Task prompt:
Quote the material starting at the line that contains "Hyrulnizam Juma'at |" and ending at the line that contains "Nishiguchi | Shodai Nishikawa", including both of those lines. Leave the pictures out of your answer.

-- BEGIN Raw data --

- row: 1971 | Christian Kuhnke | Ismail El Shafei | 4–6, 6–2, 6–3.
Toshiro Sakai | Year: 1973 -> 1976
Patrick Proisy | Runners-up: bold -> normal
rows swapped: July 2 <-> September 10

-- END Raw data --
-- BEGIN Raw data --

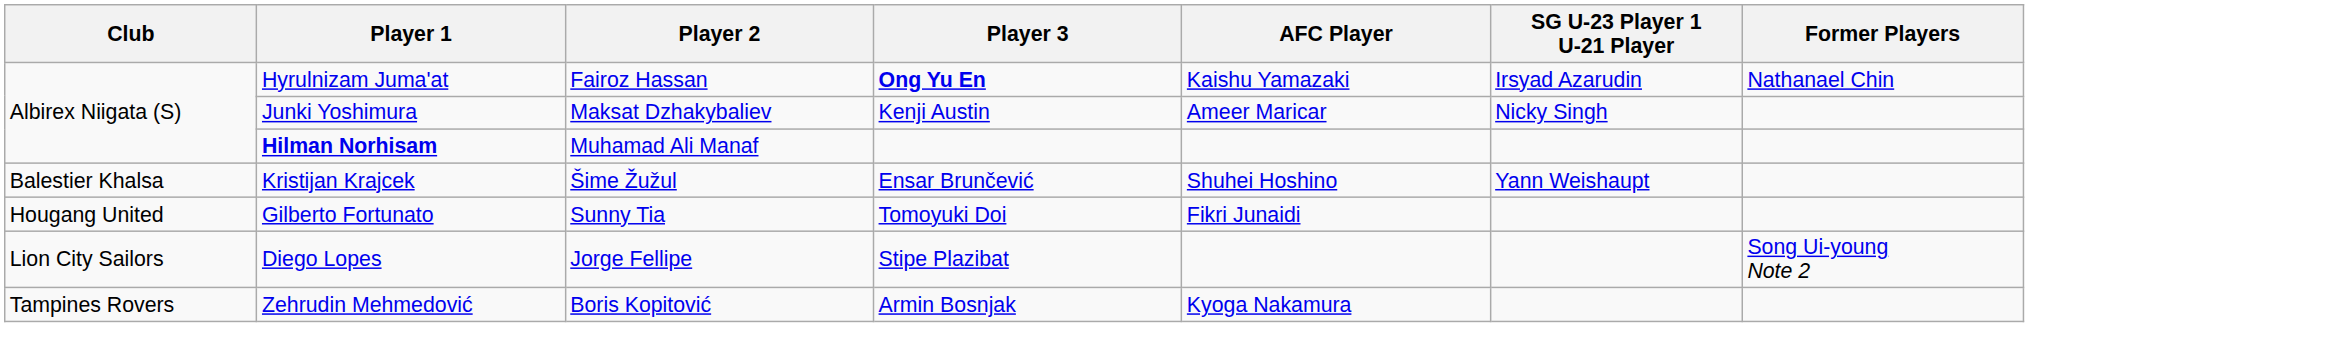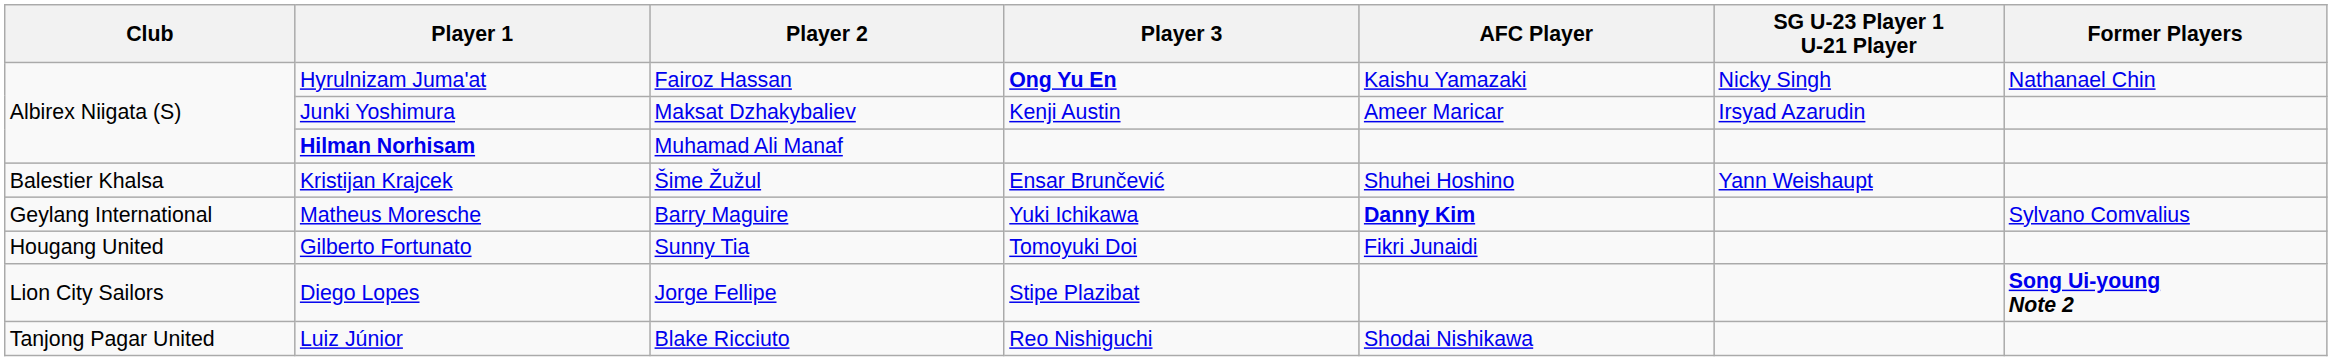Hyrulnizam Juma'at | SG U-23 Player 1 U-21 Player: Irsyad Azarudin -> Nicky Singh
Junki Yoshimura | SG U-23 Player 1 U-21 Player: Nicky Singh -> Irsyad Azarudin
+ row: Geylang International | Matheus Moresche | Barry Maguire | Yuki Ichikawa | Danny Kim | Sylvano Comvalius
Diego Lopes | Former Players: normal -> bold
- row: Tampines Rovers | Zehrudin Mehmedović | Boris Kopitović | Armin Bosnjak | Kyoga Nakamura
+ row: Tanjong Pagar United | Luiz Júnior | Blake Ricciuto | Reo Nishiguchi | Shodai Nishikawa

-- END Raw data --
-- BEGIN Raw data --

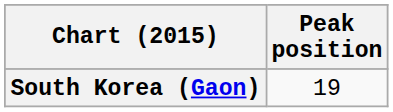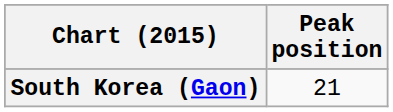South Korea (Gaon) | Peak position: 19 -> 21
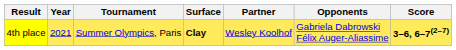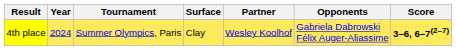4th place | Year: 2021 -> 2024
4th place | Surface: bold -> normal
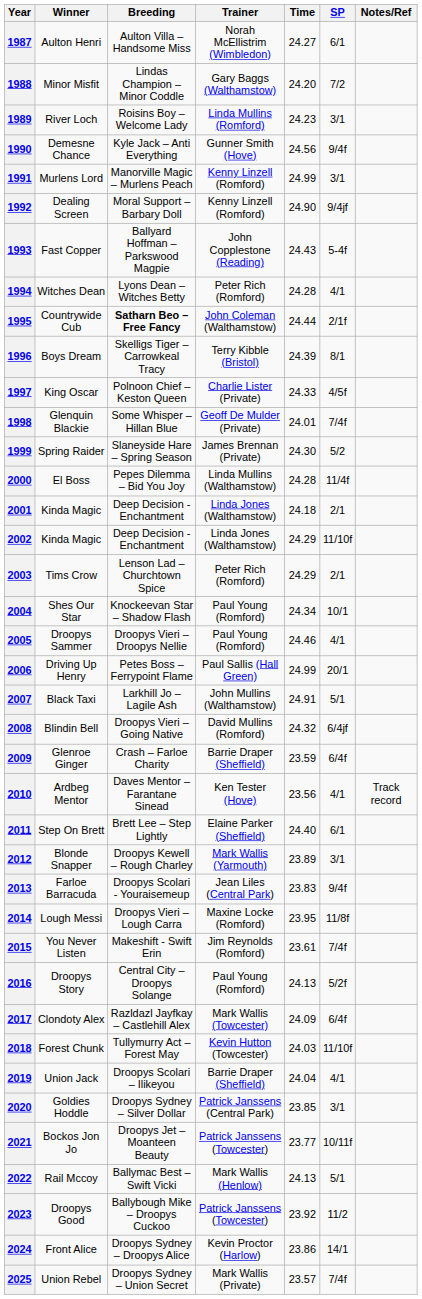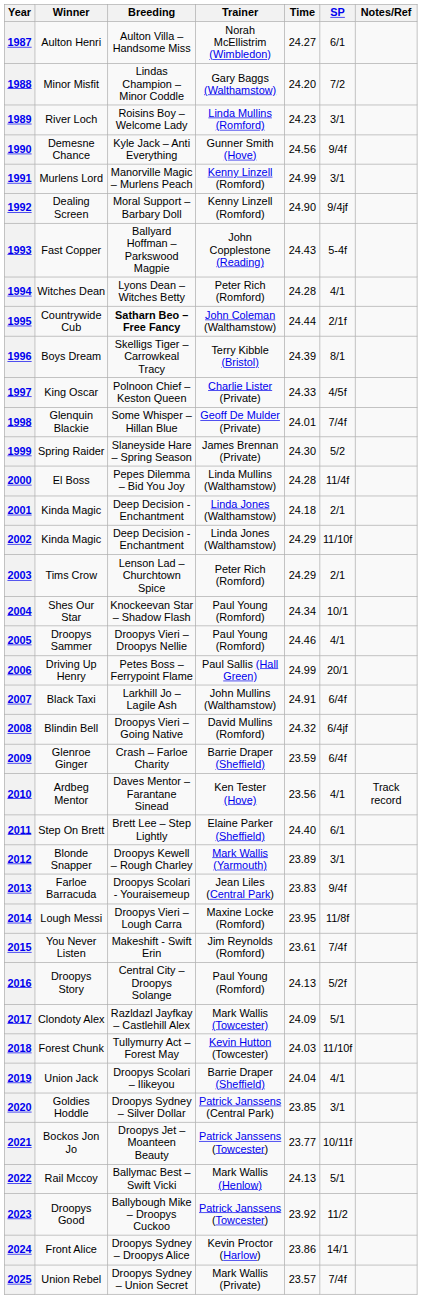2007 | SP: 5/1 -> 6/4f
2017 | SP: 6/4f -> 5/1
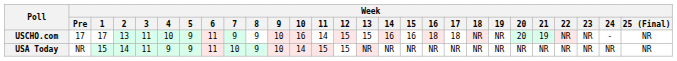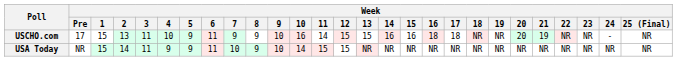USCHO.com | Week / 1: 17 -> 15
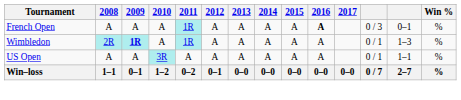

-- END Raw data --

Response below:
Hyrulnizam Juma'at | SG U-23 Player 1 U-21 Player: Irsyad Azarudin -> Nicky Singh
Junki Yoshimura | SG U-23 Player 1 U-21 Player: Nicky Singh -> Irsyad Azarudin
+ row: Geylang International | Matheus Moresche | Barry Maguire | Yuki Ichikawa | Danny Kim | Sylvano Comvalius
Diego Lopes | Former Players: normal -> bold
- row: Tampines Rovers | Zehrudin Mehmedović | Boris Kopitović | Armin Bosnjak | Kyoga Nakamura
+ row: Tanjong Pagar United | Luiz Júnior | Blake Ricciuto | Reo Nishiguchi | Shodai Nishikawa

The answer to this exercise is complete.